A petition to create a more vibrant downtown, signed by nearly 700 Orinda residents, was presented to the City Council Nov. 3 in what may be the beginning of a groundswell of demand to change Orinda's aging center soon. The petition, authored by Monica Fitzsimmons, who submitted it to the mayor and council during the public forum portion of the meeting, asks that the city "immediately commence development of a plan to restore Orinda's downtown area" with amenities "necessary to better serve residents and merchants and bolster the financial health" of the community.
Although city planners have been working on plans for downtown improvement for nearly as long as the city has been in existence, progress has been slow. Residents seem to have taken the lead lately in this effort, remarked City Manager Janet Keeter following the meeting. It seems that the community's changing demographics - at both ends of the spectrum - are fueling the demand. Creating an effective and workable downtown plan is expected to be the highest priority task for the city's incoming planning director, who will likely take office early in the coming year. According to speakers at the meeting, it cannot happen soon enough.
Presentation of the petition was followed by a variety of comments by a cross-section of the community. The unifying theme of the comments, regardless of the age or family status of the speaker, was that major change is needed soon in order to serve Orinda residents and compete with neighboring cities for their business. Some expressed the hope that they will not find it necessary to move to find what they need before change actually comes.
Ethan Elkind, the father of three small children who grew up in Orinda, whose parents also live here, encouraged the council to "go bold," referring to development of a downtown plan integrating major elements such as the creek that now runs hidden behind buildings and zero energy commercial buildings. "We're not afraid of a little excitement in our downtown," he added.

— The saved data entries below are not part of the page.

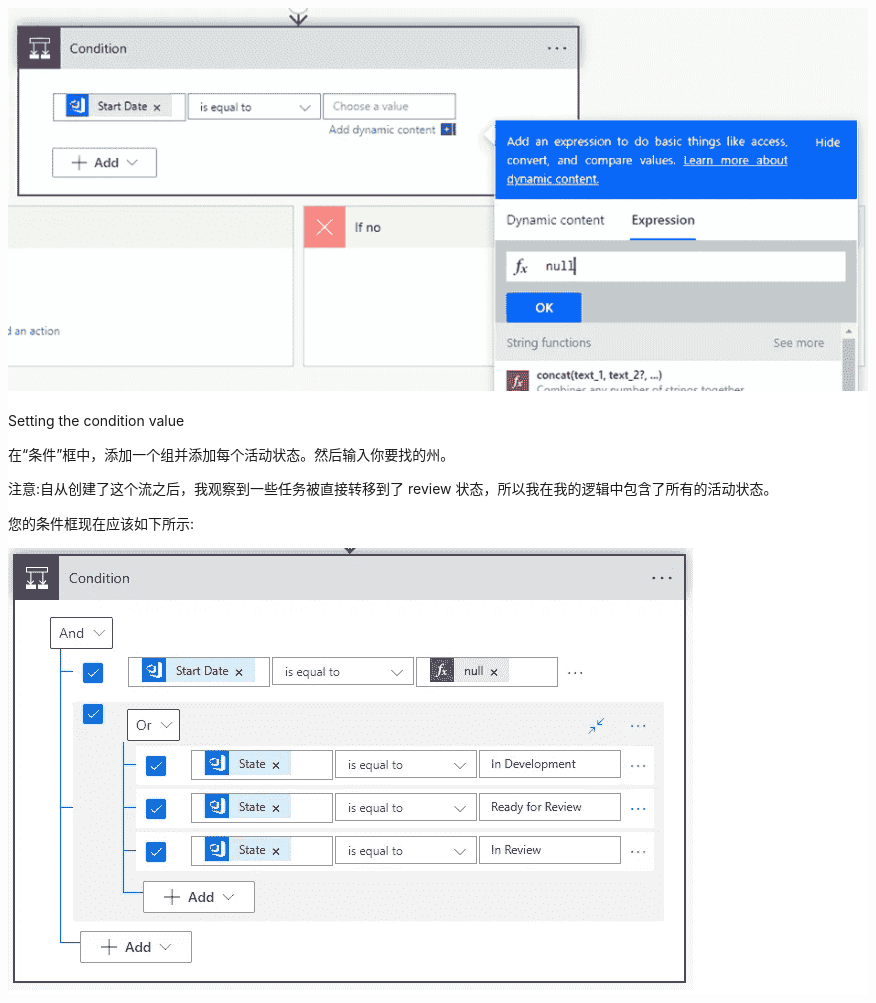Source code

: ![](img/3a51028ffcb08e2c04b77b7bddfe64fb.png)

Setting the condition value

在“条件”框中，添加一个组并添加每个活动状态。然后输入你要找的州。

注意:自从创建了这个流之后，我观察到一些任务被直接转移到了 review 状态，所以我在我的逻辑中包含了所有的活动状态。

您的条件框现在应该如下所示:

![](img/986313aaf7add8c50e946126a98dc163.png)
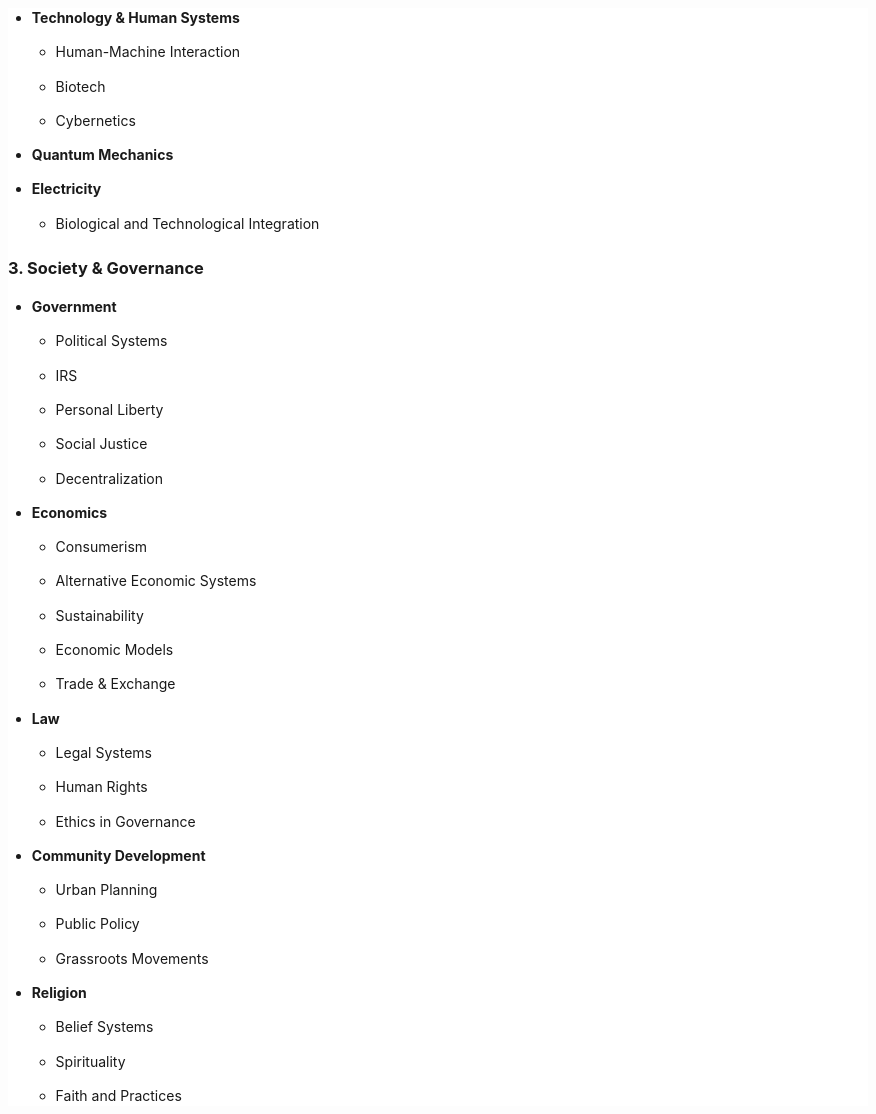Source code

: - **Technology & Human Systems**
    
    - Human-Machine Interaction
        
    - Biotech
        
    - Cybernetics
        
- **Quantum Mechanics**
    
- **Electricity**
    
    - Biological and Technological Integration
        

### **3. Society & Governance**

- **Government**
    
    - Political Systems
        
    - IRS
        
    - Personal Liberty
        
    - Social Justice
        
    - Decentralization
        
- **Economics**
    
    - Consumerism
        
    - Alternative Economic Systems
        
    - Sustainability
        
    - Economic Models
        
    - Trade & Exchange
        
- **Law**
    
    - Legal Systems
        
    - Human Rights
        
    - Ethics in Governance
        
- **Community Development**
    
    - Urban Planning
        
    - Public Policy
        
    - Grassroots Movements
        
- **Religion**
    
    - Belief Systems
        
    - Spirituality
        
    - Faith and Practices
        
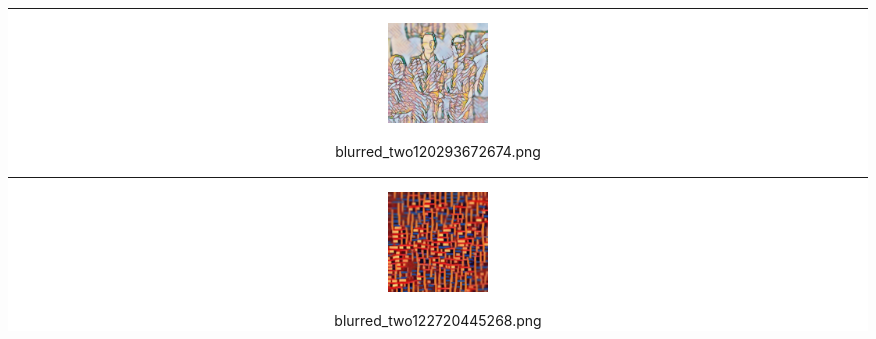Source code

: ***

<p align="center">  <img width="100" height="100" src="blurred_two120293672674.png?"> </p><p align="center">blurred_two120293672674.png</p>

***

<p align="center">  <img width="100" height="100" src="blurred_two122720445268.png?"> </p><p align="center">blurred_two122720445268.png</p>
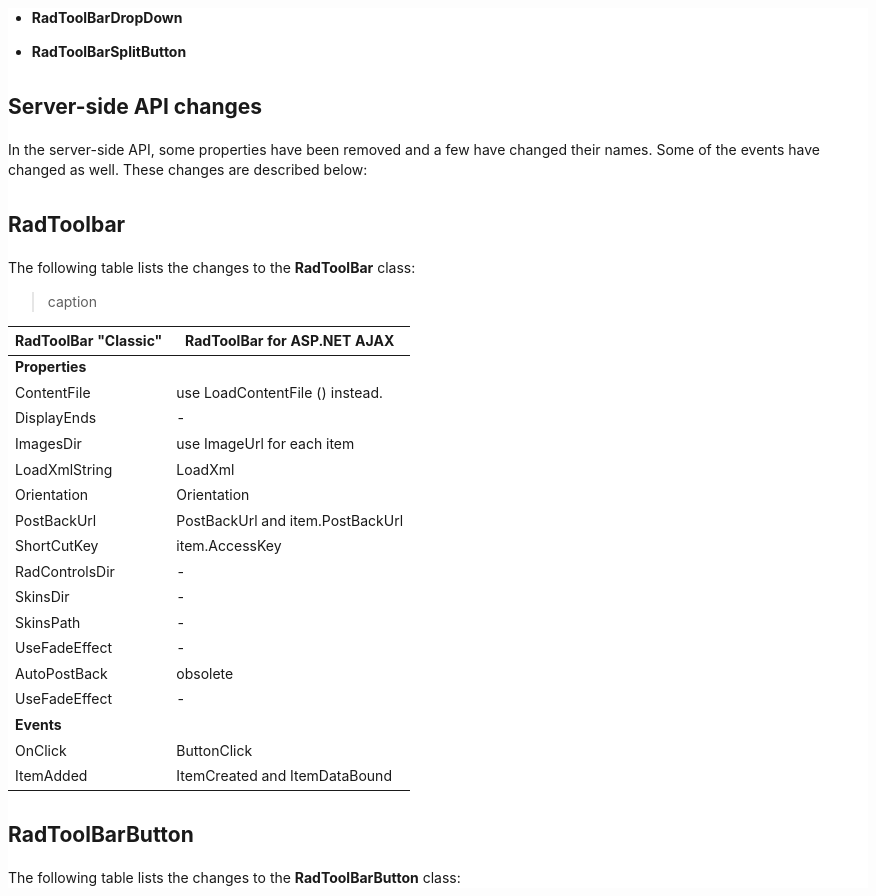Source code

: * **RadToolBarDropDown**

* **RadToolBarSplitButton**

## Server-side API changes

In the server-side API, some properties have been removed and a few have changed their names. Some of the events have changed as well. These changes are described below:

## RadToolbar

The following table lists the changes to the **RadToolBar** class:


>caption  

| RadToolBar "Classic" | RadToolBar for ASP.NET AJAX |
| ------ | ------ |
| **Properties** ||
|ContentFile|use LoadContentFile () instead.|
|DisplayEnds|-|
|ImagesDir|use ImageUrl for each item|
|LoadXmlString|LoadXml|
|Orientation|Orientation|
|PostBackUrl|PostBackUrl and item.PostBackUrl|
|ShortCutKey|item.AccessKey|
|RadControlsDir|-|
|SkinsDir|-|
|SkinsPath|-|
|UseFadeEffect|-|
|AutoPostBack|obsolete|
|UseFadeEffect|-|
| **Events** ||
|OnClick|ButtonClick|
|ItemAdded|ItemCreated and ItemDataBound|

## RadToolBarButton

The following table lists the changes to the **RadToolBarButton** class:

Speakers repeatedly stressed the need for vibrancy in plans for the change, but without disregarding the community's essential character. Orinda "isn't vibrant enough," said Michael Hoffmayer, one of the younger speakers. Fitzsimmons declared the need for a plan with "vitality" and "vibrant elements," while maintaining Orinda's semi-rural character. Karen Brockwell, who recently became an empty nester, would like to downsize and move to a condominium closer to downtown, but lamented that she wants to live in "a town that has a lot more going on." Another speaker decried Orinda's "vast parking lots and empty buildings," conjuring a very austere mental image of downtown. Several speakers expressed a desire for greater density in downtown housing, whether or not this would require changing the building height limit.
Speakers also alluded to the migration of shopping and dining, and the associated loss of tax revenue, to Lafayette and Walnut Creek. One speaker, who wants more than a single food market in Orinda, expressed her dismay at running into neighbors at Lafayette's Whole Foods Market. Others commented on the greater variety of restaurants and entertainment available in those other communities, and the planning process that brought them there.
Although the council could not lawfully comment on remarks made during the public forum portion of the meeting, Mayor Dean Orr assured the audience that the council had initiated the issue for discussion, and encouraged the speakers to stay tuned for further developments in the near future. Whether the council and incoming planning director will be able to fulfill a mandate for major change in the near future remains to be seen, but the pressure to do something to meet the challenge in a hurry is definitely on.